A cui Rocco:
– Perché?... oh! bella... perché son fatti apposta per condurre quell'esercito di tartarughe, il quale naviga a piene vele nel mare Adriatico, e vola in nostro soccorso... – Qui tutti risero, ma il burlone continuò: – l'ha proprio scôrte il Folletto... si credeva che fossero i Napoletani, ma il giornalismo che ha la vista lunga, le scoperse per tartarughe.
– La ci vuol lunga davvero per vedere da Milano all'Adriatico, – esclamò con tuono rozzo Rensini; – bisognerebbe farlo acclamar lui capo invece dei nostri, che non vedono piú lontano dal naso...
Ma allora Salvatore:
– Sarebbe da disperarsi, se non avessimo fede in Carl'Alberto, nel nostro re!...
Salvatore fu di nuovo interrotto, ma da un altro, il quale merita la nostra attenzione.
Era un uomo dai trentacinque ai quarant'anni. Olivastro di colore, gli occhi affossati, il labbro ascendente agli angoli, stretto e livido; del resto niente di particolare, se togli un certo naso antipatico non ischiacciato o depresso, ma tronco, e del quale non si darebbe l'idea se non richiamando il pensiero ad una maschera di marmo, a cui qualcheduno avesse, con un colpo dispettoso, fatto saltar via la punta. Vestiva malissimo: uomo cinico, sprezzatore d'ogni riguardo, si chiamava Daniele Rizio: e per ora basti di lui, già troppo avremo ad occuparcene.

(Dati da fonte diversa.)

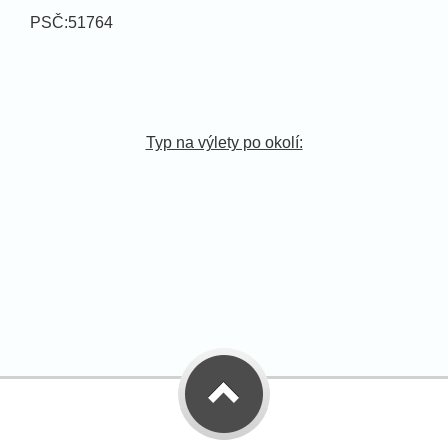
PSČ:51764
Typ na výlety po okolí: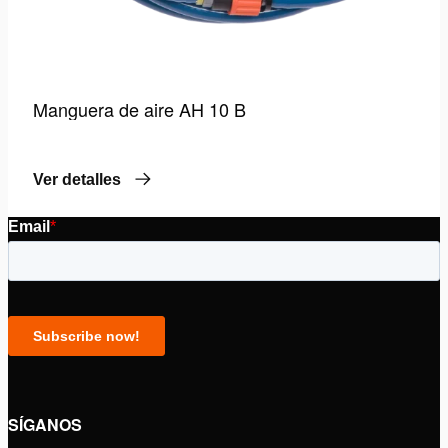
Manguera de aire AH 10 B
Ver detalles
SÍGANOS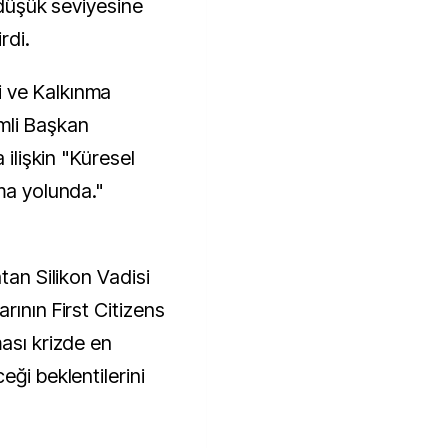
 düşük seviyesine
rdi.
 ve Kalkınma
mli Başkan
 ilişkin "Küresel
ma yolunda."
tan Silikon Vadisi
rının First Citizens
ası krizde en
eği beklentilerini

– Con qual nostro re m'esci fuori, baggiano! – esclamò dunque, girando un par d'occhi freddi e grifagni. – Tientelo il tuo re, che noi di teste coronate non sappiamo che farcene.
– Oh! per questo poi, – esclamarono alcune voci, e in mezzo ad esse qualcheduna femminile, – ha ragione Salvatore.